For, 1. It is possible this course may succeed with them. If you do what you can, it may be, God will do for you what you cannot do for yourselves. This is sufficient to determine a man in a matter of the utmost importance, such as this is (Acts 8:22), ‘Pray God, if perhaps the thought of thy heart may be forgiven thee.’ (Joel 2:14), ‘Who knoweth if he will return?’ If success may be, the trial should be. If, in a wreck at sea, all the sailors and passengers betake themselves each to a broken board for safety, and one of them should see all the rest perish, notwithstanding their utmost endeavor to save themselves, yet the very possibility of escaping by that means would determine that one still to do his best with his board. Why then do not you reason with yourselves, as the four lepers did who sat at the gate of Samaria? (2 Kings 7:3-4). Why do you not say, ‘If we sit still,’ not doing what we can, ‘we die;’ let us put it to a trial; if we be saved, ‘we shall live;’ if not, ‘we shall but die?’

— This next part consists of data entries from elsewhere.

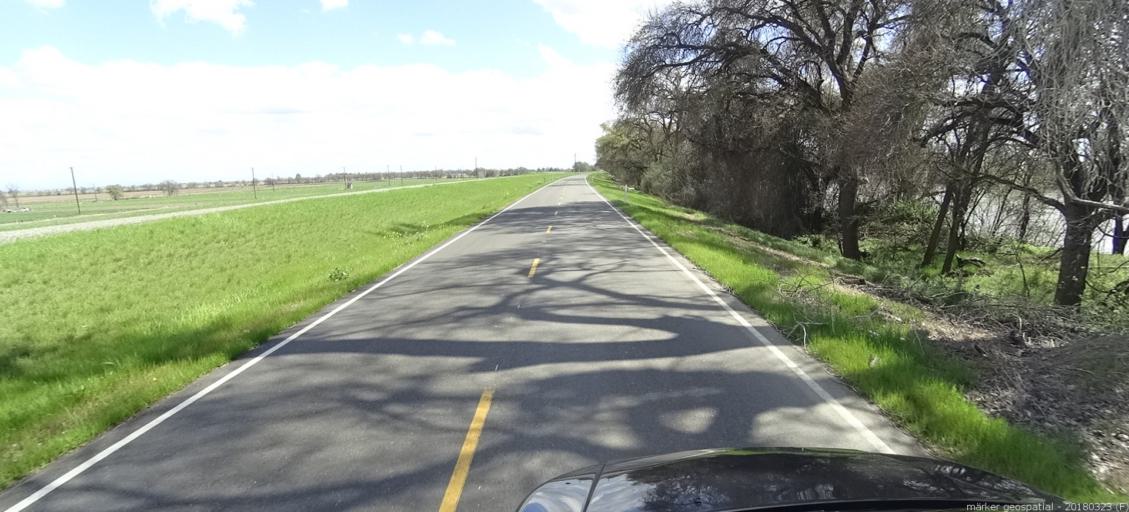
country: US
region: California
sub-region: Yolo County
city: West Sacramento
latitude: 38.6625
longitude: -121.6089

2. It is probable this course may succeed; God is good and merciful; He loves to surprise men with His grace, and is often ‘found of them that sought him not’ (Isa. 65:1). If you do this, you are so far in the road of your duty, and you are using the means, which the Lord is wont to bless for men’s spiritual recovery: you lay yourselves in the way of the great Physician, and so it is probable you may be healed. Lydia went, with others, to the place ‘where prayer was wont to be made;’ and ‘the Lord opened her heart’ (Acts 16:13-14). You plough and sow, though nobody can tell you for certain that you will get so much as your seed again: you use means for the recovery of your health, though you are not sure they will succeed. In these cases probability determines you; and why not in this also? Importunity, we see, does very much with men. Therefore pray, meditate, desire help of God, be much at the throne of grace, supplicating for grace, and do not faint. Though God regard you not, who in your present state are but one mass of sin, universally depraved, and vitiated in all the powers of your soul, yet He may regard prayer, meditation, and the like means of His own appointment, and He may bless them to you. Wherefore, if you will not do what you can, you are not only dead, but you declare yourselves unworthy of eternal life.